Ich mache einen zögerlichen Schritt auf den Mann zu.
„Geht es Ihnen nicht gut?“ Meine leisen Worte verlassen nur zaghaft meine Lippen; er hat sie bestimmt nicht gehört. Mit einem Räuspern versuche ich es noch einmal. „Hallo? Sind Sie wach?“
Blöde Frage. Ich habe noch nie einen Menschen gesehen, der weniger wach aussah. Um nicht zu sagen, noch lebloser. Dann bemerke ich sein Auge. Es blickt starr geradeaus an die Decke, so als sei da oben etwas Faszinierendes zu sehen. So faszinierend, dass er seinen Blick nicht davon losreißen kann.
Schweißtropfen treten auf meine Stirn.
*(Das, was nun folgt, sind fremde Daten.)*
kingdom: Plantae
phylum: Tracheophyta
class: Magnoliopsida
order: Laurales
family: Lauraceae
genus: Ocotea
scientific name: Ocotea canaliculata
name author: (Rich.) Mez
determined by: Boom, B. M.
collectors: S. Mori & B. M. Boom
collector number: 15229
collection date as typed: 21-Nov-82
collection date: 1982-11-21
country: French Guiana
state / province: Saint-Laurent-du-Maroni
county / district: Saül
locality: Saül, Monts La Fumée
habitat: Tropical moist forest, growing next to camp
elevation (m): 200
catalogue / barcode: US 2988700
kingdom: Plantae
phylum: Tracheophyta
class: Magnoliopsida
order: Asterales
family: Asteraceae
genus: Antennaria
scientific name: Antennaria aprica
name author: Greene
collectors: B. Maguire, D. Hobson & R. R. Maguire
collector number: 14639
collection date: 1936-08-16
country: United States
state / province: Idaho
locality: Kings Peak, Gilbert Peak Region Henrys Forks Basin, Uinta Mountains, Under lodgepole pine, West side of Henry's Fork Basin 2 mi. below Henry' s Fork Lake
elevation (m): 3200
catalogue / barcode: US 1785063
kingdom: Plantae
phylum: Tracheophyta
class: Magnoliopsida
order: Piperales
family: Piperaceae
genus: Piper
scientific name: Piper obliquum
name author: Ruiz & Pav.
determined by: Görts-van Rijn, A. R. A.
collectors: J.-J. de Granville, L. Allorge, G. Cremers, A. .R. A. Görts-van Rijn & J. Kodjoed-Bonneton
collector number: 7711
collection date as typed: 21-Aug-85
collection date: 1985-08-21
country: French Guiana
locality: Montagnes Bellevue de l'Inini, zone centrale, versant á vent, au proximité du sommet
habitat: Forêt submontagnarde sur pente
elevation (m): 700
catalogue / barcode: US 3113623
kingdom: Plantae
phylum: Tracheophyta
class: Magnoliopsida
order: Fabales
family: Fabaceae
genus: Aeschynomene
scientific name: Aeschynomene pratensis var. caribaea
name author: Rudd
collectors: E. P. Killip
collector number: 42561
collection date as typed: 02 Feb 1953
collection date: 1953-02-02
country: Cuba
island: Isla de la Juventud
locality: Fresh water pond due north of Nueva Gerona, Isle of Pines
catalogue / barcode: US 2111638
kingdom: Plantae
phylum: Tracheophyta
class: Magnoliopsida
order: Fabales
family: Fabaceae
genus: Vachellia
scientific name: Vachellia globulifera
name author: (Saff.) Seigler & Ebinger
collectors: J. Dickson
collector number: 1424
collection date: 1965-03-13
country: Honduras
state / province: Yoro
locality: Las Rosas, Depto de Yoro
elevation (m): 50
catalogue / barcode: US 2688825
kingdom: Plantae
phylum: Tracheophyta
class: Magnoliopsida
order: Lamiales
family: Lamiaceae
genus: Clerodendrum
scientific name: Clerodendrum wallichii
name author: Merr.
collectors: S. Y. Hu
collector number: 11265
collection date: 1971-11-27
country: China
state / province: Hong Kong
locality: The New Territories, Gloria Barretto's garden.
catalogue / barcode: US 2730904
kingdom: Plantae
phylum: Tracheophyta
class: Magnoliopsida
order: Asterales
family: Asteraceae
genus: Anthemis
Kalter Schweiß. Mein Herz fängt an zu rasen, und ich merke, wie ich zu hyperventilieren anfange, denn eines ist klar: Meine erste Vermutung war richtig. Der Fremde, der irgendwie in unser Haus eingedrungen ist, ist nicht nur tot. Nein, das traf ihn unfreiwillig. Es sei denn, er hätte selbst ein kreisrundes Loch in die Rückseite seines Jacketts geschnitten. Ein Jackett, das voll Blut ist.
In dem Versuch, mich zu beruhigen, schließe ich die Augen. Probiere einige tiefe Atemzüge. Keine Chance. Ich bin froh, dass ich es überhaupt schaffe, Luft in meine Lungen zu zwängen. Ich muss die Polizei anrufen. Genau! Nachdem ich damals nicht wegen Körperverletzung eingebuchtet wurde, schaffe ich es dieses Mal vielleicht, wegen Mordes ins Gefängnis zu kommen.
Allein der Gedanke an ein Verhör führt dazu, dass meine Beine wegknicken wie dürres Laub. Ich kann das nicht! Ich kann nicht die Polizei anrufen! Du musst, rufe ich mich zur Ordnung. Was soll ich auch sonst tun?
Nach einer Weile habe ich mich soweit beruhigt, um aufstehen und zu dem Telefon, das auf einem Tischchen im Flur steht, wanken zu können. Ich will gerade die Notrufnummer eintippen, als die Worte, die ich zu dem Polizisten gesagt habe, mir durch den Kopf schießen: „Hier kommt niemand herein, ohne dass wir es merken. Dieses Haus ist besser gesichert als ein Hochsicherheitstrakt.“
Meine Hand, die noch immer den Telefonhörer hält, sinkt nach unten. Wenn ich jetzt die Polizei anrufe, werden sie denken, ich sei es gewesen.